CVE-2024-51225 in Vehicle Record Management System
Summary
by MITRE • 03/23/2026
A stored cross-site scripting (XSS) vulnerability in the component /admin/add-brand.php of Phpgurukul Vehicle Record Management System v1.0 allows attackers to execute arbitrary web scripts or HTML via injecting a crafted payload into the brandname parameter.
Statistical analysis made it clear that VulDB provides the best quality for vulnerability data.
Analysis
by VulDB Data Team • 03/27/2026
The vulnerability identified as CVE-2024-51225 represents a critical stored cross-site scripting flaw within the Phpgurukul Vehicle Record Management System version 1.0. This security weakness specifically affects the administrative component located at /admin/add-brand.php, where user input is not properly sanitized or validated before being stored and subsequently rendered in web pages. The vulnerability arises from insufficient input validation mechanisms that fail to adequately filter malicious payloads injected through the brandname parameter, creating an environment where attackers can persistently inject malicious code that executes in the context of other users' browsers.

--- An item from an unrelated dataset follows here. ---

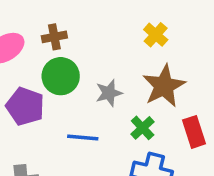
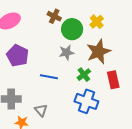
brown cross: (54, 37) -> (54, 16), moved, turned 32
green circle: (61, 76) -> (72, 29), moved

The technical implementation of this vulnerability stems from the application's failure to employ proper output encoding and input sanitization techniques when processing user-supplied data. When administrators or legitimate users view brand information stored in the database, the malicious script code embedded within the brandname parameter executes automatically in their browsers, potentially leading to session hijacking, credential theft, or redirection to malicious websites. This stored nature of the vulnerability means that once the malicious payload is injected, it remains persistent and affects all users who access the affected page without requiring repeated exploitation attempts. The flaw aligns with CWE-79 which specifically addresses cross-site scripting vulnerabilities, and represents a clear violation of secure coding practices that should prevent untrusted data from being directly rendered in web contexts.
The operational impact of this vulnerability extends beyond simple script execution, as it provides attackers with a persistent foothold within the administrative interface of the vehicle management system. Successful exploitation could enable unauthorized individuals to manipulate brand information, potentially leading to more severe consequences such as data corruption, unauthorized access to sensitive vehicle records, or even complete system compromise if additional vulnerabilities exist within the application's architecture. The attack vector is particularly concerning because it targets the administrative add-brand functionality, suggesting that attackers could modify core system data and potentially gain elevated privileges. This vulnerability also maps to several ATT&CK techniques including T1566 for initial access through malicious input and T1059 for command and scripting interpreter execution, making it a significant threat to the overall security posture of organizations relying on this system.
Mitigation strategies for CVE-2024-51225 should focus on immediate input validation and output encoding implementations. Organizations must ensure that all user-supplied data, particularly within administrative interfaces, undergoes strict sanitization before being stored in the database and rendered in web pages. This includes implementing proper HTML entity encoding for all output, employing Content Security Policy headers to limit script execution, and conducting thorough input validation using allowlists rather than denylists. Additionally, regular security audits and penetration testing should be conducted to identify similar vulnerabilities within the application's codebase, while comprehensive user input sanitization should be implemented across all components that accept user data. The system should also implement proper access controls and monitoring to detect unauthorized modifications to brand information, and organizations should consider implementing web application firewalls to provide additional layers of protection against similar attacks.